Although it was like about, it was about three years of like grinding my teeth.
And you know, what it does to your nervous system, you know, pretty much grinds those synapses down.
And, uh, But to stay away from it, it was kind of like grinding my teeth and, you know, meetings and stuff, meetings every day.
And because they say, you know, it's a spiritual problem is really what it is.
You're trying to fill a hole there, that it's a spiritual hole, really.
And that's what drugs are, you know?
They make you feel like everything's great, but you take away the drug and that's gone.
But it's a spiritual problem, and so that's when I've read the Bible like about five times in my life over different periods and started getting back into that.
Before that, you know, I'd rather go back.
As far as my history on that is, I grew up Baptist, Southern Baptist, you know, and I became disillusioned with churchianity.
I think around 12, 13, which I think a lot of teenagers start to question their life anyway.
And I read a book called Siddhartha, Herman Hess, which really turned me towards Eastern philosophy because it's a very new thing in Eastern religion.
Buddhism, Hinduism, I read the Dhammapada, I read the Bhagavad Gita, I read the Koran, as well as the Bible.
But after rehab, I went back, and this is after about three years, and I read the Bible again, and really what stood out were the red words of Jesus to me.

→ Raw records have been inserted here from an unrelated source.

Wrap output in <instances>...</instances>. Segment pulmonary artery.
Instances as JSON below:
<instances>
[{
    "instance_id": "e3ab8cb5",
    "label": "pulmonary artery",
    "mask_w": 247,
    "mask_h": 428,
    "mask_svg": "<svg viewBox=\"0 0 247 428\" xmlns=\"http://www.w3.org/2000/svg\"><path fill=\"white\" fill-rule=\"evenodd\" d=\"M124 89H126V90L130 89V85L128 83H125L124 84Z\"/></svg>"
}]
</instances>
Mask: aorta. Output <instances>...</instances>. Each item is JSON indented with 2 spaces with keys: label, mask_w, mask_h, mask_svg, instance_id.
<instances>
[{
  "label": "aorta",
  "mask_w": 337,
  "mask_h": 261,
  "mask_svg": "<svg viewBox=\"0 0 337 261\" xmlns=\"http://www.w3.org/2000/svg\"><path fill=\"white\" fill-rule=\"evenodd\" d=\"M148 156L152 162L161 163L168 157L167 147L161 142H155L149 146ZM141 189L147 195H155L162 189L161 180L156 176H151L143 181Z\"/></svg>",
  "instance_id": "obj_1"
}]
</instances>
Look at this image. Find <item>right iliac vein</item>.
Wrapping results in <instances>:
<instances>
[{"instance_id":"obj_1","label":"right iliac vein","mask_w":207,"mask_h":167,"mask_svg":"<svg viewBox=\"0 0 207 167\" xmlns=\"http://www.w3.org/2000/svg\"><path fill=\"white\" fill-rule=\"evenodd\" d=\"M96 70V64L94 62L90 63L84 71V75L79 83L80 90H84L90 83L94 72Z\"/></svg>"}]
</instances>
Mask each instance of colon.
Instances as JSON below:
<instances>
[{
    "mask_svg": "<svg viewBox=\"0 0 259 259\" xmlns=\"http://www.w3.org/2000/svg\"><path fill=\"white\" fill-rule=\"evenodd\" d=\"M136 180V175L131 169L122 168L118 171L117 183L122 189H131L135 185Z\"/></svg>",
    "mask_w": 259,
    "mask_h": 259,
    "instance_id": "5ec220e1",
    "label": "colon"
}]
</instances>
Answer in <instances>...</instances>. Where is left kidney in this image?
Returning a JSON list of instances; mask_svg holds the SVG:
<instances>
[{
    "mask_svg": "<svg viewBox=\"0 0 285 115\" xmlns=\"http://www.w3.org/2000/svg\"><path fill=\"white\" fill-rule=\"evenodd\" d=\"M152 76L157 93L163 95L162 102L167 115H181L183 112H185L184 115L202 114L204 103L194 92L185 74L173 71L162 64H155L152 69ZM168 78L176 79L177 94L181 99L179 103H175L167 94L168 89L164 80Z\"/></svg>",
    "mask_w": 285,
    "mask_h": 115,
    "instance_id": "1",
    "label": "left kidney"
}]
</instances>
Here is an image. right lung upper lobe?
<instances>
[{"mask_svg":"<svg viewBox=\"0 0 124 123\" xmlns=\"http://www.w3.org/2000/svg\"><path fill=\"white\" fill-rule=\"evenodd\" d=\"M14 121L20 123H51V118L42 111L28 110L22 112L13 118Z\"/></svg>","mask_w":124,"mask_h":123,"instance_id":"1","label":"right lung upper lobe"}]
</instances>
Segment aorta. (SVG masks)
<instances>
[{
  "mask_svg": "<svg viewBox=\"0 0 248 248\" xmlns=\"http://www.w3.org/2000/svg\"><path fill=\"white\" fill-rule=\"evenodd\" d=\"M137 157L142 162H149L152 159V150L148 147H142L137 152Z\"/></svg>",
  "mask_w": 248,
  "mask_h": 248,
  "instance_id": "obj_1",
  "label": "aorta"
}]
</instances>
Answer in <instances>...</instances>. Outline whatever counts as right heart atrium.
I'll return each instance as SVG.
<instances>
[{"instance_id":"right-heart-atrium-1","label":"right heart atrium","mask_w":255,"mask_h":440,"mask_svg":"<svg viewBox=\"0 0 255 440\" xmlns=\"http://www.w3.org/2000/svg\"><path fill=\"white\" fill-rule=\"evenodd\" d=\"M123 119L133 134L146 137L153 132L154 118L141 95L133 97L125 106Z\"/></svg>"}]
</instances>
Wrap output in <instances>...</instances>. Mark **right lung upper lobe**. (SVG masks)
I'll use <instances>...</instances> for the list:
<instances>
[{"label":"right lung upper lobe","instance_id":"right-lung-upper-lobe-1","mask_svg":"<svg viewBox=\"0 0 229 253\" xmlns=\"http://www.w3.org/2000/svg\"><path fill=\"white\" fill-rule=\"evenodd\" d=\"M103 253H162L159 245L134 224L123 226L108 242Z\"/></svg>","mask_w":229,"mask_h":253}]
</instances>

That's what started, for the first time for me, a personal relationship with God, which continued to nurture and grow and ebb and flow.
But, you know, that was the thing that I think that really got me through it.
Obviously we all deal with failure and I think that's the side of American success that people don't often see, is all the failures that lead to the successes or that are the after effects of a success.
How do you deal with, you know, you put an enormous amount of sweat and toil into a movie and it doesn't end up being what you want it to be or it fails in It's very disappointing, man.
And for those who are like your age, you know, you get a glimpse into what this country used to be like.
And for those like my age, you're reminded what this country was and what it still can be, too.
It was a great time.
as a nation for us and we went through to the very similar times to push through and become a nation that believed in itself again.
That's what I would like to see, you know, is for the American people who have great faith in, we start believing in ourselves again and in each other.